▸ Work instruction
Set each entry down verbatim, omitting images.

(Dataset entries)

##############################

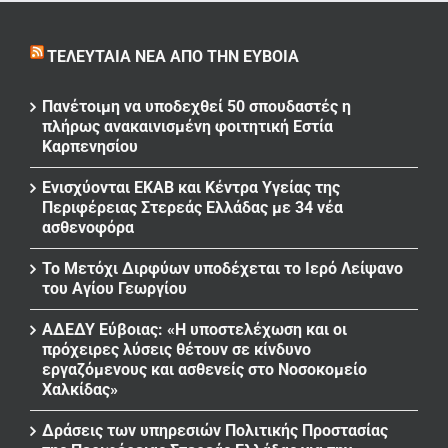
ΤΕΛΕΥΤΑΊΑ ΝΈΑ ΑΠΌ ΤΗΝ ΕΎΒΟΙΑ
Πανέτοιμη να υποδεχθεί 50 σπουδαστές η
πλήρως ανακαινισμένη φοιτητική Εστία
Καρπενησίου
Ενισχύονται ΕΚΑΒ και Κέντρα Υγείας της
Περιφέρειας Στερεάς Ελλάδας με 34 νέα
ασθενοφόρα
Το Μετόχι Διρφύων υποδέχεται το Ιερό Λείψανο
του Αγίου Γεωργίου
ΑΔΕΔΥ Εύβοιας: «Η υποστελέχωση και οι
πρόχειρες λύσεις θέτουν σε κίνδυνο
εργαζόμενους και ασθενείς στο Νοσοκομείο
Χαλκίδας»
Δράσεις των υπηρεσιών Πολιτικής Προστασίας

##############################

▸ Answer to this exercise
ΤΕΛΕΥΤΑΊΑ ΝΈΑ ΑΠΌ ΤΗΝ ΕΎΒΟΙΑ
Πανέτοιμη να υποδεχθεί 50 σπουδαστές η
πλήρως ανακαινισμένη φοιτητική Εστία
Καρπενησίου
Ενισχύονται ΕΚΑΒ και Κέντρα Υγείας της
Περιφέρειας Στερεάς Ελλάδας με 34 νέα
ασθενοφόρα
Το Μετόχι Διρφύων υποδέχεται το Ιερό Λείψανο
του Αγίου Γεωργίου
ΑΔΕΔΥ Εύβοιας: «Η υποστελέχωση και οι
πρόχειρες λύσεις θέτουν σε κίνδυνο
εργαζόμενους και ασθενείς στο Νοσοκομείο
Χαλκίδας»
Δράσεις των υπηρεσιών Πολιτικής Προστασίας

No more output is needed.